(Exercise goal)
Answer these questions using the passage below on Greenland ice cores.
(a) How many ice core chronologies did the Settled Scientists have to reconcile?
(b) At what depth was 40,000-year-old ice reached?
(c) On what date was the drilling brought to a full stop?

The grand era of the Greenland Gatekeepers drew to a close in the 1990s having bequeathed the Holocene Hockey Stick and Abrupt Climate Change to posterity.
The wider community of Settled Scientists inherited these two key concepts and, more specifically, glaciology inherited the harmonised north-south chronologies [from 1972 and 1984].
The Greenland Gatekeepers would prove to be a hard act to follow and the Settled Scientists faced significant challenges attempting to harmonise the GRIP, GISP-2 and NGRIP ice cores as they emerged from the Greenland Ice Sheet.
Firstly, the Settled Scientists would have to learn how to reconcile a disparate collection of five ice core chronologies from very different domains in the Greenland Ice Sheet.
Secondly, the Settled Scientists would have to learn how to shoehorn this disparate collection of five ice core storylines into the topography of Greenland.
The 3,029 metre GRIP ice core landed in the laps of the Settled Scientists in 1992 just as Willi Dansgaard was retiring.
Within the framework of the joint European Greenland Ice Core Project (GRIP) a 3029 m long ice core was drilled in Central Greenland from 1989 to 1992 at 72o 35′ N, 37o 38′ W.
In 1990 ISTUK started on July 1, and six weeks later it had drilled 710 m.
In 1991 we reached 40,000 years old ice at a depth of 2320 m, and July 12, 1992, the drilling was brought to a full stop, when the cutters hit gravel and pebbles at bedrock 3029 m below surface – world record in ice core drilling.
Maybe I should have stopped telling the story at my retirement in 1992 and let my successors tell about the continuation, because they should be given full credit for the further accomplishments and therefore first right to tell about them.

(Data provided)
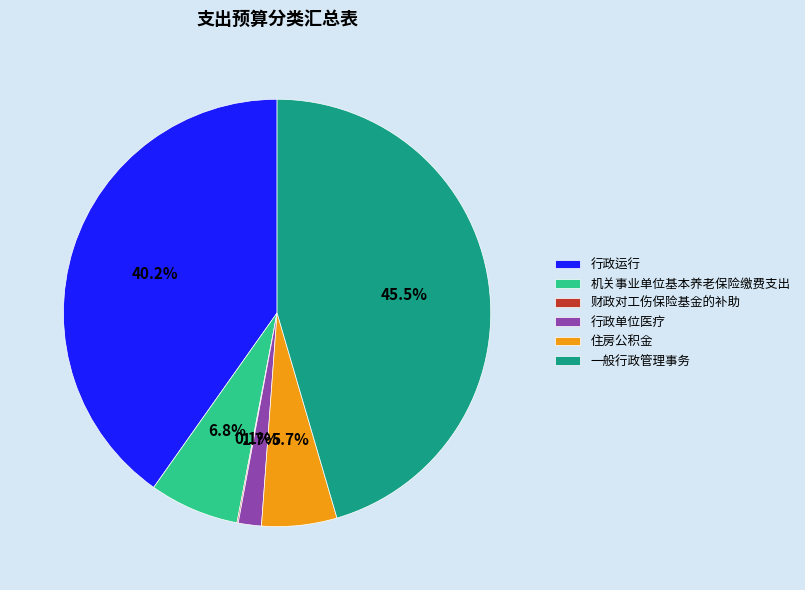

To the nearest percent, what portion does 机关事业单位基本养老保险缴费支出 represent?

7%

==

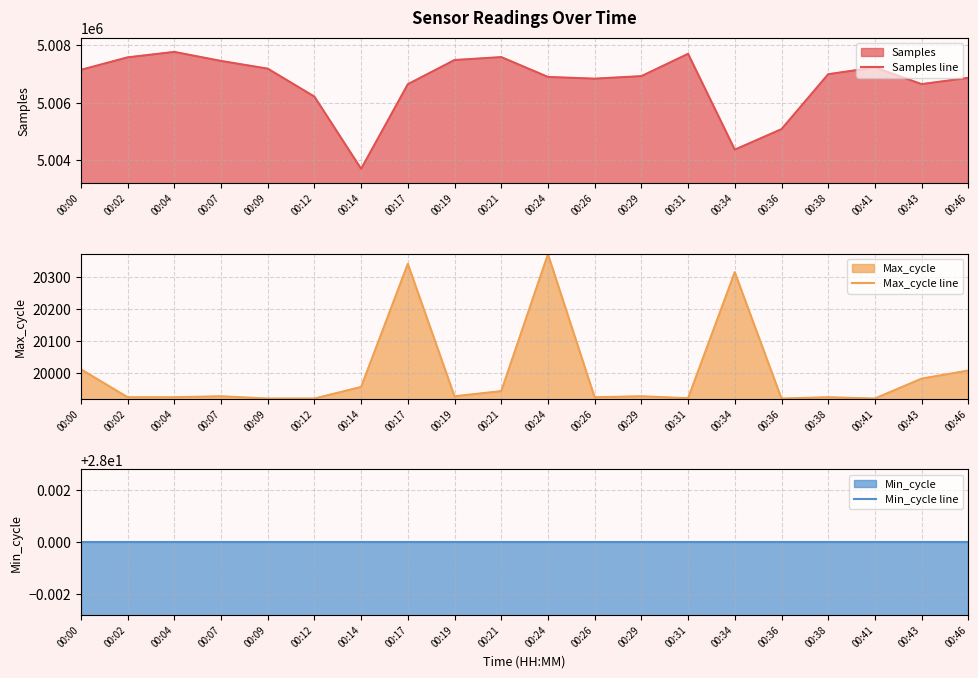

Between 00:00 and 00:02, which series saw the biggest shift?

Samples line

(Exercise output)
(a) Five
(b) 2320 m
(c) July 12, 1992